Hector Camacho is a former firefighter who got a nasty burn while unplugging his new iPad from the wall. I’ll give Hector the benefit of the doubt that, considering his past profession, he probably wasn’t attempting to do so while in the bathtub.
We’ve all heard rumors that a man who keeps a MacBook on his lap for too long can become sterile, but is there any truth to physical burns caused by Steve Jobs’ products? The cases are few, but they do stand out: a defective USB port on an iPhone 4 that ended up totally melting the phone after it was plugged into the computer, another phone that set a desk on fire, and multiple instances of blotchy burns on the legs of men and women who keep their heated MacBooks resting on their body.
So far, though, iPads seem to be the safest bet in terms of not electrocuting/burning yourself with your own technology, but maybe that’s because the product has been around for less time than other Mac items. Sparks and burns can be caused by anything from overheating a processor to faulty wiring on the ports. The reason that these claims seem to be more prevalent with Mac products than other phones or home technology is that, well, iPhones, iPads and MacBooks dominate the market, and are much more in the public eye than their competition.
To be on the safe side, Apple does issue a warning on its computers regarding potential burns:
When you’re using your MacBook Pro or charging the battery, it’s normal for the bottom of the case to get warm. For prolonged use, place your MacBook Pro on a flat, stable surface. Do not place your MacBook Pro on your lap or other body surface for extended periods of time. Prolonged body contact can cause discomfort and potentially a burn.

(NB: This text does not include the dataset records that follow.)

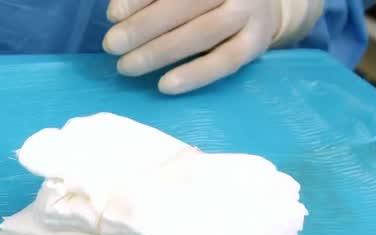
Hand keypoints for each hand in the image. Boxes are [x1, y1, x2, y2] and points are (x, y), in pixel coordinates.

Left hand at [103, 0, 323, 93]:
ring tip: (126, 66)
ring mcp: (250, 11)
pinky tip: (165, 85)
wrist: (263, 7)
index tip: (112, 15)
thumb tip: (116, 13)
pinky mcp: (257, 41)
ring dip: (160, 51)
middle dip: (143, 26)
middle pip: (185, 4)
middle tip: (111, 45)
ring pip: (203, 32)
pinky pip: (225, 60)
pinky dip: (194, 74)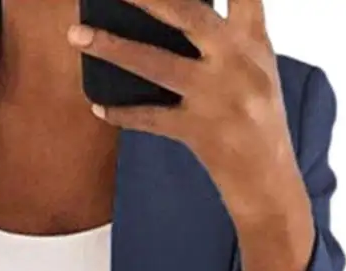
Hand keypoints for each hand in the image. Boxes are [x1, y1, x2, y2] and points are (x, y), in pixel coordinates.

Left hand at [67, 0, 301, 220]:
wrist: (267, 179)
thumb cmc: (258, 116)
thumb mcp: (258, 66)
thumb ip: (234, 30)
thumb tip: (178, 7)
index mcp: (253, 41)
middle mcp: (237, 62)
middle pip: (188, 14)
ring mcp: (217, 98)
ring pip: (157, 65)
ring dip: (113, 48)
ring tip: (78, 35)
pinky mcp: (199, 132)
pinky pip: (151, 119)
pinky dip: (123, 114)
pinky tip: (98, 107)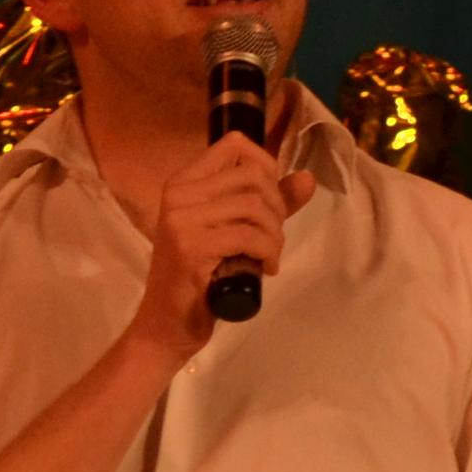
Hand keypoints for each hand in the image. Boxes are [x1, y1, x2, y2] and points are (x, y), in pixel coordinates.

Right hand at [132, 133, 317, 354]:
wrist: (165, 327)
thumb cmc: (198, 281)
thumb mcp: (233, 234)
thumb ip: (268, 205)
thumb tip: (306, 179)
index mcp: (183, 183)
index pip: (234, 144)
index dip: (266, 166)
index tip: (272, 200)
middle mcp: (178, 194)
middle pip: (251, 175)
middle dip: (277, 206)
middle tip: (274, 238)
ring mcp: (181, 220)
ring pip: (253, 206)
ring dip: (275, 233)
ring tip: (270, 255)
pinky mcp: (191, 248)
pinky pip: (248, 236)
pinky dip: (268, 251)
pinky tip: (266, 268)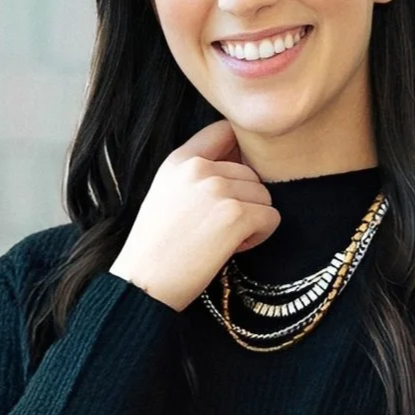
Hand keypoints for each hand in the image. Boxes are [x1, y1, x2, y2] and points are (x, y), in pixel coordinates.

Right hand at [110, 121, 279, 310]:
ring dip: (252, 220)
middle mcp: (199, 168)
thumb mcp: (166, 194)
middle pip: (251, 171)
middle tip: (218, 228)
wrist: (143, 284)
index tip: (232, 184)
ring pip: (265, 195)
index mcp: (180, 160)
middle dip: (244, 201)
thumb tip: (242, 163)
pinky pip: (271, 218)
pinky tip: (231, 248)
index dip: (239, 154)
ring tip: (221, 239)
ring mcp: (218, 189)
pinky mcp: (236, 215)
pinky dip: (259, 237)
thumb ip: (197, 173)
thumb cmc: (155, 249)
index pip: (225, 130)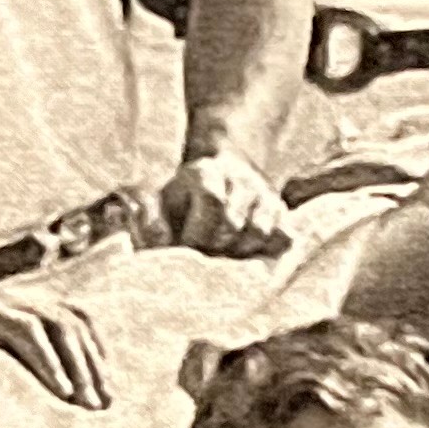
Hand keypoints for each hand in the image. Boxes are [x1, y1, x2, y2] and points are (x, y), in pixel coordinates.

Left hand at [0, 288, 110, 409]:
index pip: (25, 328)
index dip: (47, 360)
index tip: (64, 396)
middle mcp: (5, 298)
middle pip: (57, 322)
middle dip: (79, 366)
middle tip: (92, 408)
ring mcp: (24, 300)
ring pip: (73, 320)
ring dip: (93, 360)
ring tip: (105, 402)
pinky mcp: (37, 308)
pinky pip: (79, 317)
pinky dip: (96, 345)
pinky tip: (105, 377)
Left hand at [153, 150, 289, 258]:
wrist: (220, 178)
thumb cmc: (181, 203)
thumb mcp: (158, 202)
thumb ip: (146, 218)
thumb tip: (159, 239)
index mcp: (204, 173)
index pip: (212, 199)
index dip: (197, 232)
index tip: (186, 248)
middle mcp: (238, 178)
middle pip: (234, 221)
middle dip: (216, 246)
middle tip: (205, 254)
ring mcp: (263, 193)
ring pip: (260, 231)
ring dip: (239, 251)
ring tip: (224, 255)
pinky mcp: (280, 211)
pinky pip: (282, 236)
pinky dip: (267, 250)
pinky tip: (248, 254)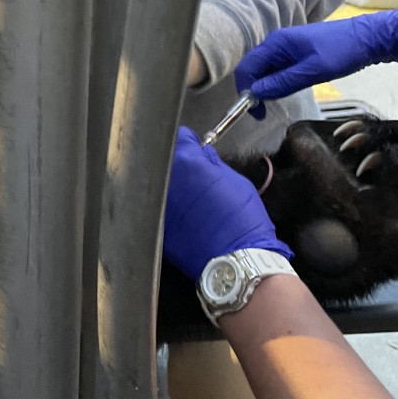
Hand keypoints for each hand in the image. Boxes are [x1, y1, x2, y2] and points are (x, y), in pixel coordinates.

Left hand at [163, 127, 291, 280]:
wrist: (234, 261)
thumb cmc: (242, 219)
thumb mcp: (235, 181)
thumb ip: (214, 164)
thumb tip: (203, 154)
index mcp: (185, 163)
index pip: (180, 137)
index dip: (191, 144)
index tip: (197, 151)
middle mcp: (164, 180)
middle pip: (165, 162)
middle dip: (178, 165)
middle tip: (194, 176)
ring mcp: (157, 205)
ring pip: (158, 186)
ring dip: (170, 188)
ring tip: (189, 199)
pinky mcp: (155, 227)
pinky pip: (157, 210)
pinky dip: (167, 210)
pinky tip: (184, 219)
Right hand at [235, 3, 397, 118]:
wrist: (371, 37)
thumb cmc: (343, 51)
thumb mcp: (313, 71)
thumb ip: (282, 82)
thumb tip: (256, 93)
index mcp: (277, 43)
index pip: (247, 68)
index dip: (246, 90)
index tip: (256, 111)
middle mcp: (277, 42)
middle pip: (254, 69)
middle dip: (254, 90)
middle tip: (265, 112)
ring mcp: (287, 46)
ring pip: (266, 70)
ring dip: (266, 87)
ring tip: (276, 103)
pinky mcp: (296, 52)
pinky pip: (278, 68)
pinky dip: (277, 82)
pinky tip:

Also be advised: Your MacBook does also have the ability to kill you:
This computer system is not intended for use in the operation of nuclear facilities, aircraft navigation or communications systems, or air traffic control machines, or for any other uses where the failure of the computer system could lead to death, personal injury, or severe environmental damage.
So if you tend to use your MacBook as a warm (very hard) pillow during a nap at a nuclear reactor plant, do so at your own risk.